Despite his bleeding shoulder, a sly smile spread across Jerome Windward’s face.
Kennetfell
7 April 1898
Dear Cousin Hector—
I suppose you will be surprised to hear from me, as it has been so many years since we last corresponded, and you have, I suppose, imagined me quite the invalid these days. In truth I have not been well, and have rarely had the energy to write.
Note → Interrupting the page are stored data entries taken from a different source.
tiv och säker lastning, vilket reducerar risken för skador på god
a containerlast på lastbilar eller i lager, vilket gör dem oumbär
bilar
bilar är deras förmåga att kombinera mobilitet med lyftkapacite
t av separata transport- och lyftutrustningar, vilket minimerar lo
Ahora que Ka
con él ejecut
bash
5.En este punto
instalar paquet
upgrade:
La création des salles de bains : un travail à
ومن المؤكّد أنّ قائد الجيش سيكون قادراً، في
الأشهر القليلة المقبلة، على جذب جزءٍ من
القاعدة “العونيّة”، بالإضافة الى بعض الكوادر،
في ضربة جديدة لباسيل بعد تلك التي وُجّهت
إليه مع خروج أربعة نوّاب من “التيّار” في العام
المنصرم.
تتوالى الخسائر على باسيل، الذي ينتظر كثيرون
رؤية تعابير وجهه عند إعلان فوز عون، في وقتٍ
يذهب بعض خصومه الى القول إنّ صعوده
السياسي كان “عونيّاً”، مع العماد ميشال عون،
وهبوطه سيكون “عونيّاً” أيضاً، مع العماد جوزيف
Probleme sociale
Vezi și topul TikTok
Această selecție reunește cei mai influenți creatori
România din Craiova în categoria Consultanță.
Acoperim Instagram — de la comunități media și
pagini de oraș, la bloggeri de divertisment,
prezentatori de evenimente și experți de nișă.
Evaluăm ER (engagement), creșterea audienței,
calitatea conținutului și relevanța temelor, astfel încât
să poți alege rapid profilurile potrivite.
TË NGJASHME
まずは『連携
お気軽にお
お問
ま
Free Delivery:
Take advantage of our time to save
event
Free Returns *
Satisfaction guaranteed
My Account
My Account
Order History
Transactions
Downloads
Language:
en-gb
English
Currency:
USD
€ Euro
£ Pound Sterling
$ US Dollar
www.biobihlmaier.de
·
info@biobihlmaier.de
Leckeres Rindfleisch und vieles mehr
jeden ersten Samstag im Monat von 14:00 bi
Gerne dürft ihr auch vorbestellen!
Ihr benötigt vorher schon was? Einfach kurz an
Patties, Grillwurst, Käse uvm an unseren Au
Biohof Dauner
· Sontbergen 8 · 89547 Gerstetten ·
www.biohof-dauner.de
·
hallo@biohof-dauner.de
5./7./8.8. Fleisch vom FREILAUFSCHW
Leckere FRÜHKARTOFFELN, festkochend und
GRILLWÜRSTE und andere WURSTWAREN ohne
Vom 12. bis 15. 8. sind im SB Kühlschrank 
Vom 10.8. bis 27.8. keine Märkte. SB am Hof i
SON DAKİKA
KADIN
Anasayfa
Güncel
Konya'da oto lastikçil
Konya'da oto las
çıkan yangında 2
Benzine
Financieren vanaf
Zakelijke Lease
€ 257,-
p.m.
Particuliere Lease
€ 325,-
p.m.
But I am writing now to introduce to you a distant connexion of yours—my grandson, my late daughter Bertha’s boy Jerome Windward. It is likely that you have not heard of him before now—he has lived with his father in Devon since Bertha’s death, and my illness has prevented our having much communication—but he has recently stayed with me, and quickly shown himself to be the most cheerful and enlivening company. He is a writer like yourself, and in my opinion a most promising and talented one, whose literary gifts and works will soon, I have no doubt, be widely appreciated.
He wishes to spend some time in London in the Summer, and I suggested that you might be willing to act as his host. So confident am I that you will accommodate my wishes and him that I am sending him this letter to bring with him as his introduction to you.
I am confident that you will find that he occasions you very little inconvenience, and a great deal of Good Cheer, during his stay.